Work item>
Keep the pictures out and restate every record exactly.
** Dataset extract follows **
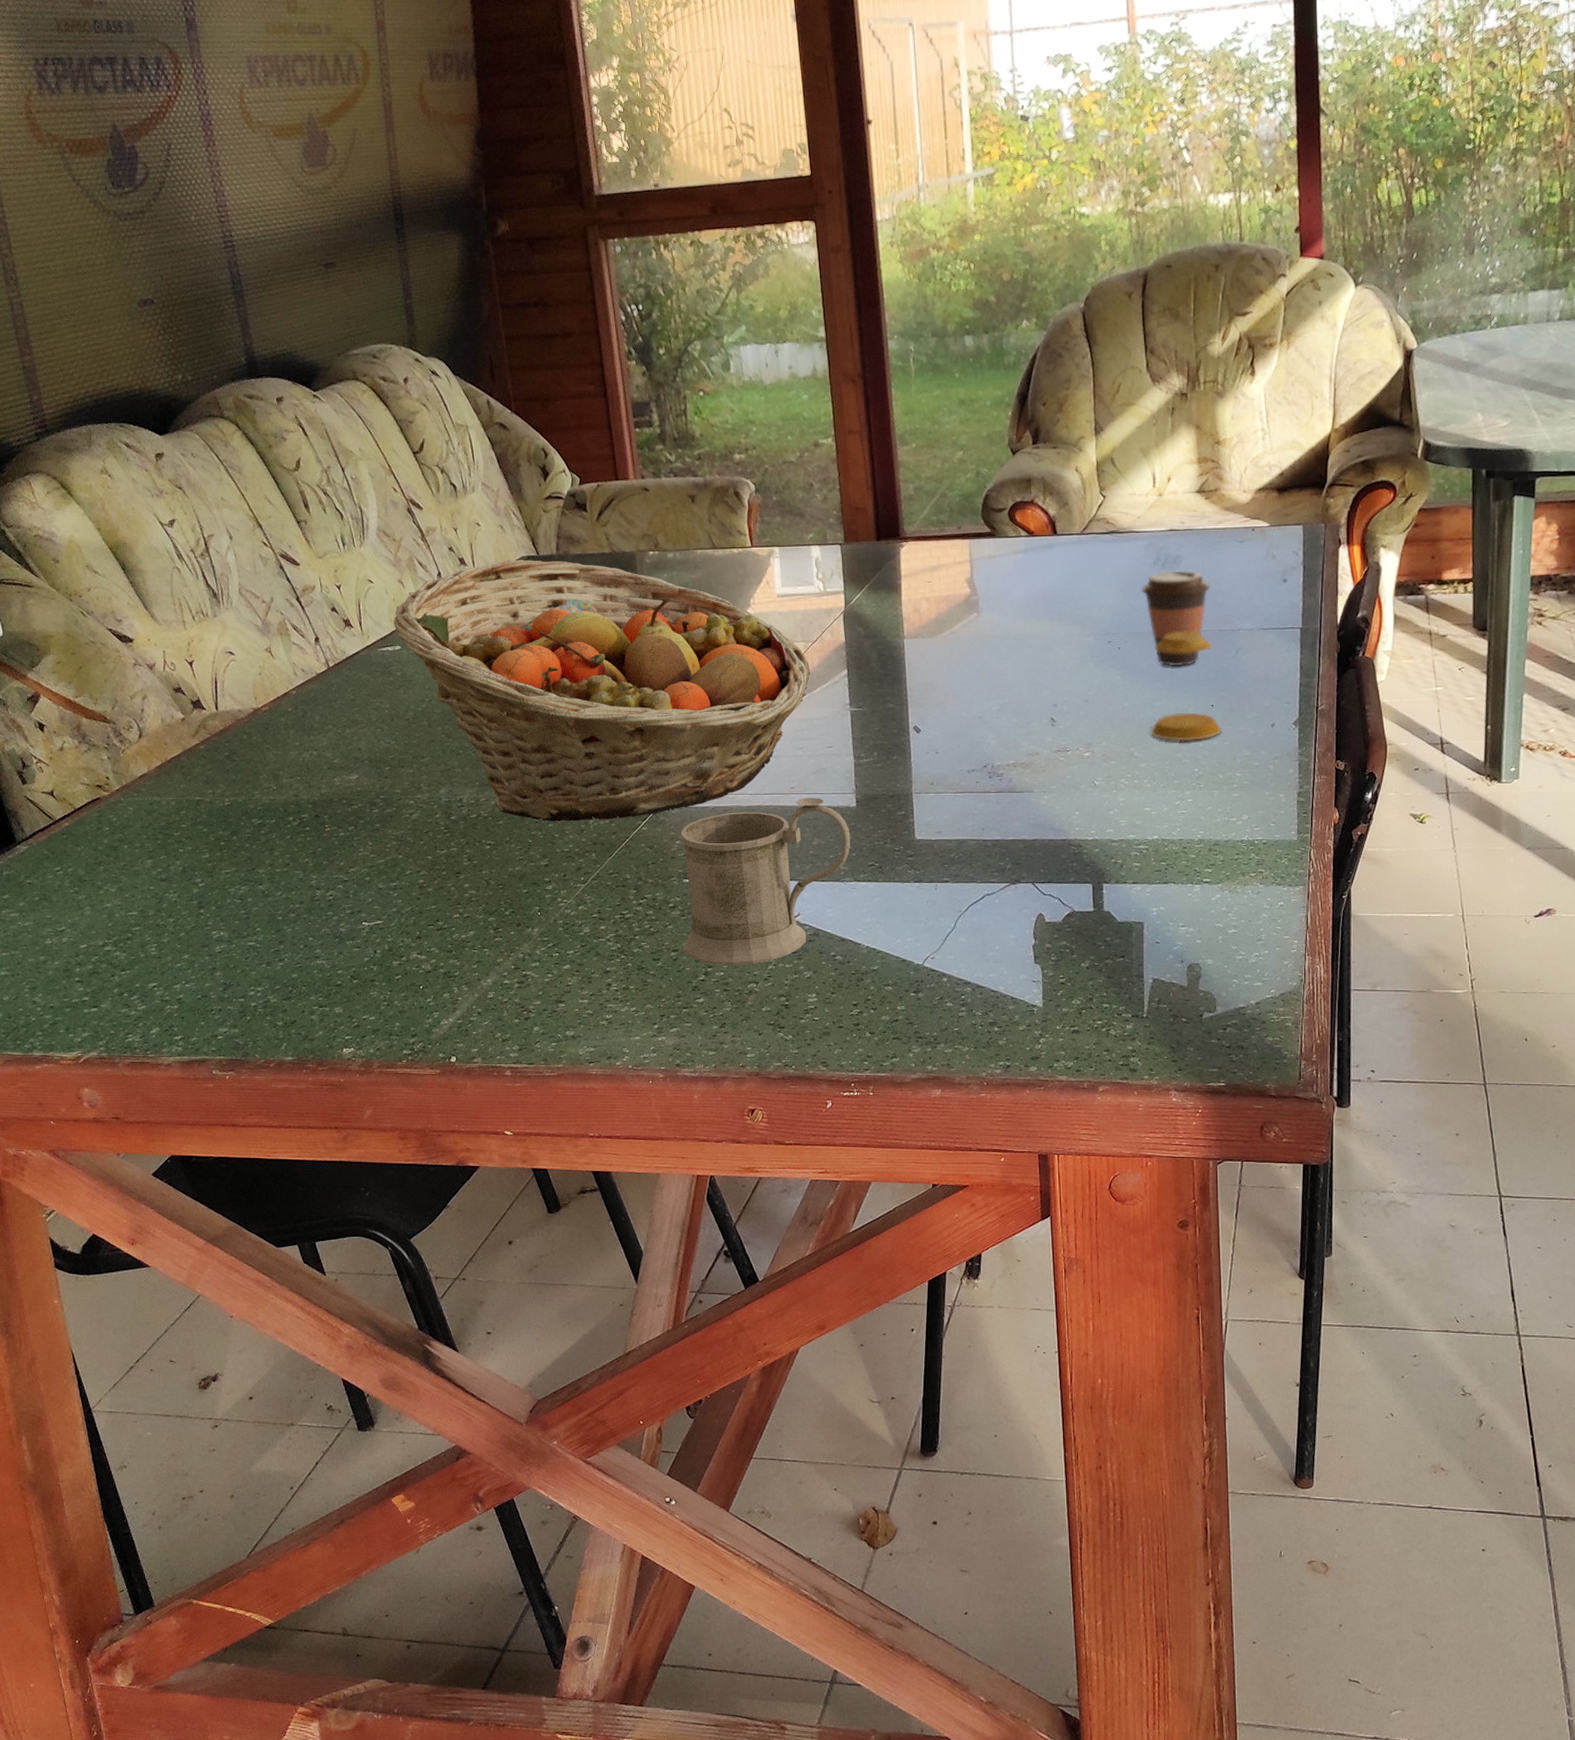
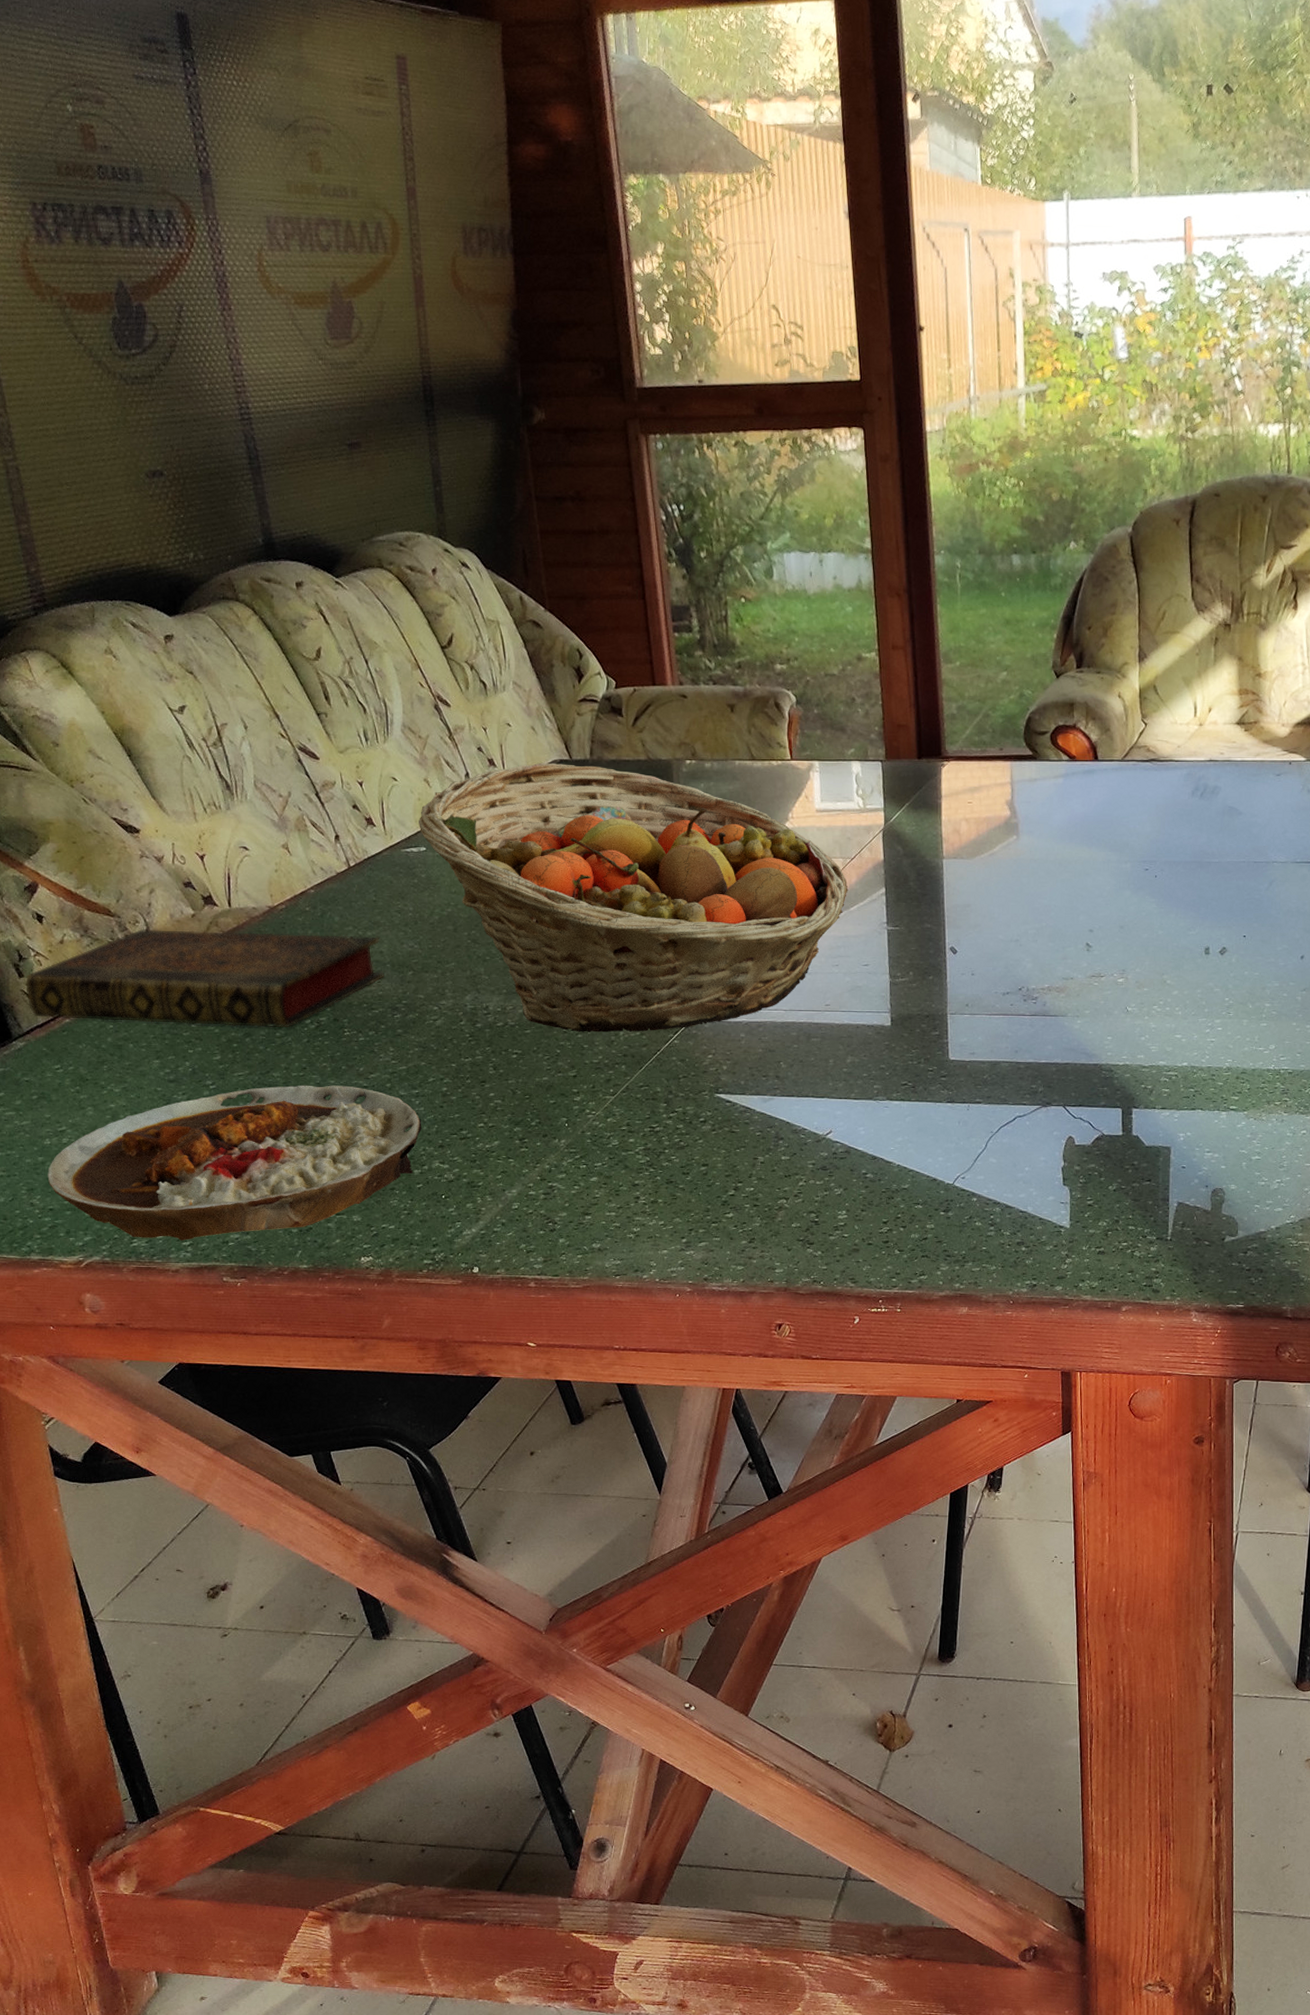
book: none [28,733,363,826] -> present [25,928,384,1028]
plate: none [48,880,400,1035] -> present [47,1085,422,1241]
mug: present [681,797,851,965] -> none [713,1015,885,1181]
coffee cup: present [1141,570,1211,667] -> none [1179,801,1247,897]
salt shaker: present [1150,631,1222,742] -> none [1183,862,1253,971]

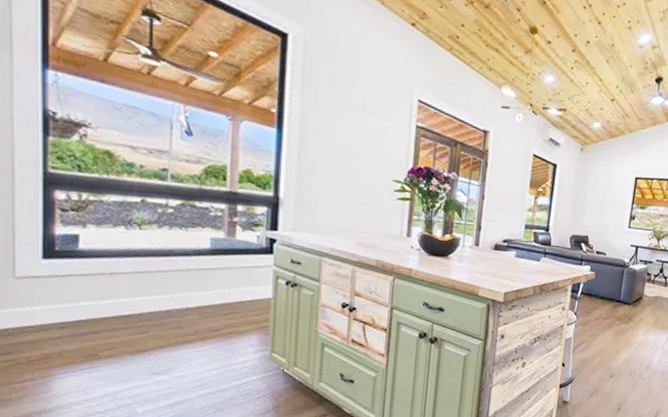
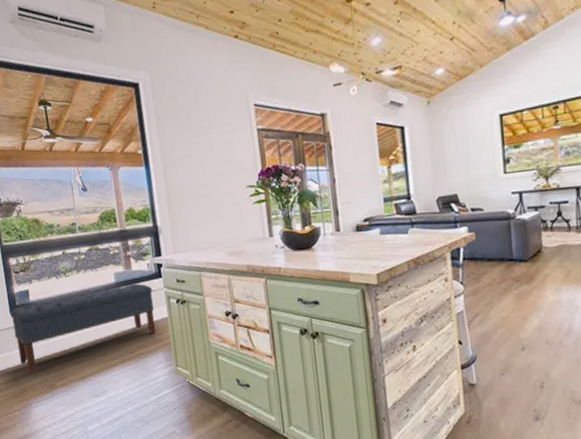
bench: none [41,253,258,337] -> present [9,283,157,373]

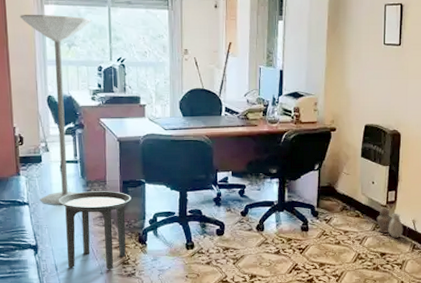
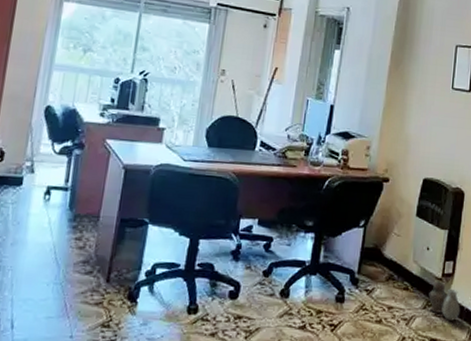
floor lamp: present [20,14,92,205] -> none [9,9,118,242]
side table: present [59,191,131,270] -> none [28,227,128,333]

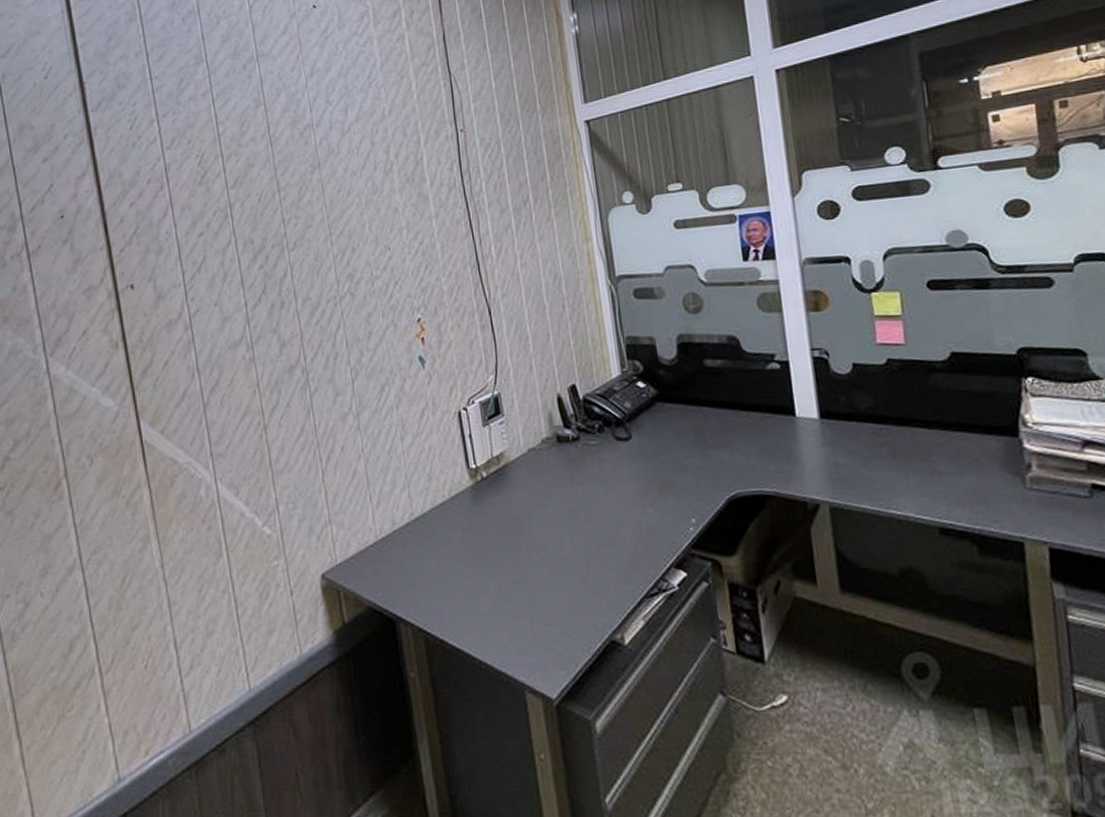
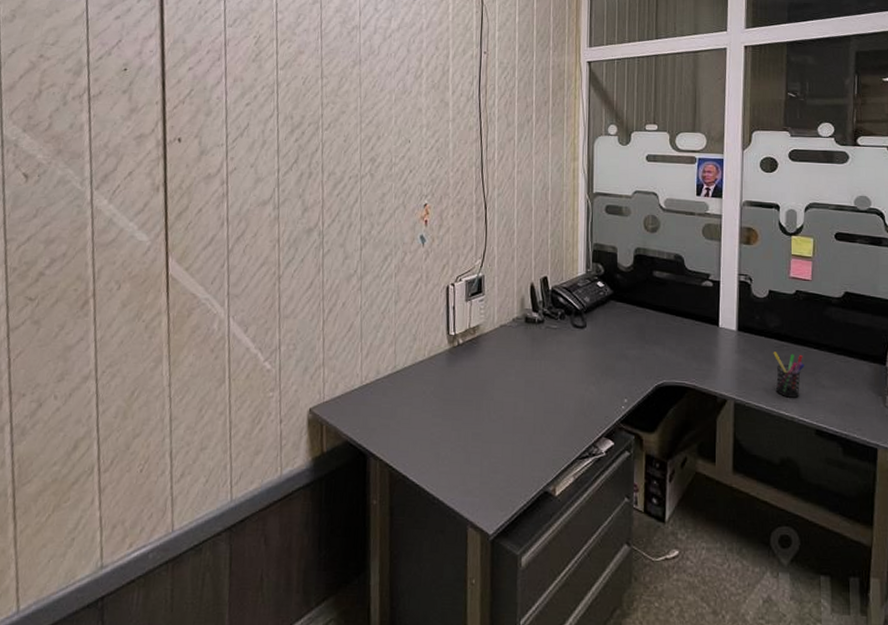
pen holder: none [870,438,913,493] -> present [773,352,804,398]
** End of Dataset extract **
Completed exercise>
book: none [28,733,363,826] -> present [25,928,384,1028]
plate: none [48,880,400,1035] -> present [47,1085,422,1241]
mug: present [681,797,851,965] -> none [713,1015,885,1181]
coffee cup: present [1141,570,1211,667] -> none [1179,801,1247,897]
salt shaker: present [1150,631,1222,742] -> none [1183,862,1253,971]

bench: none [41,253,258,337] -> present [9,283,157,373]

floor lamp: present [20,14,92,205] -> none [9,9,118,242]
side table: present [59,191,131,270] -> none [28,227,128,333]

pen holder: none [870,438,913,493] -> present [773,352,804,398]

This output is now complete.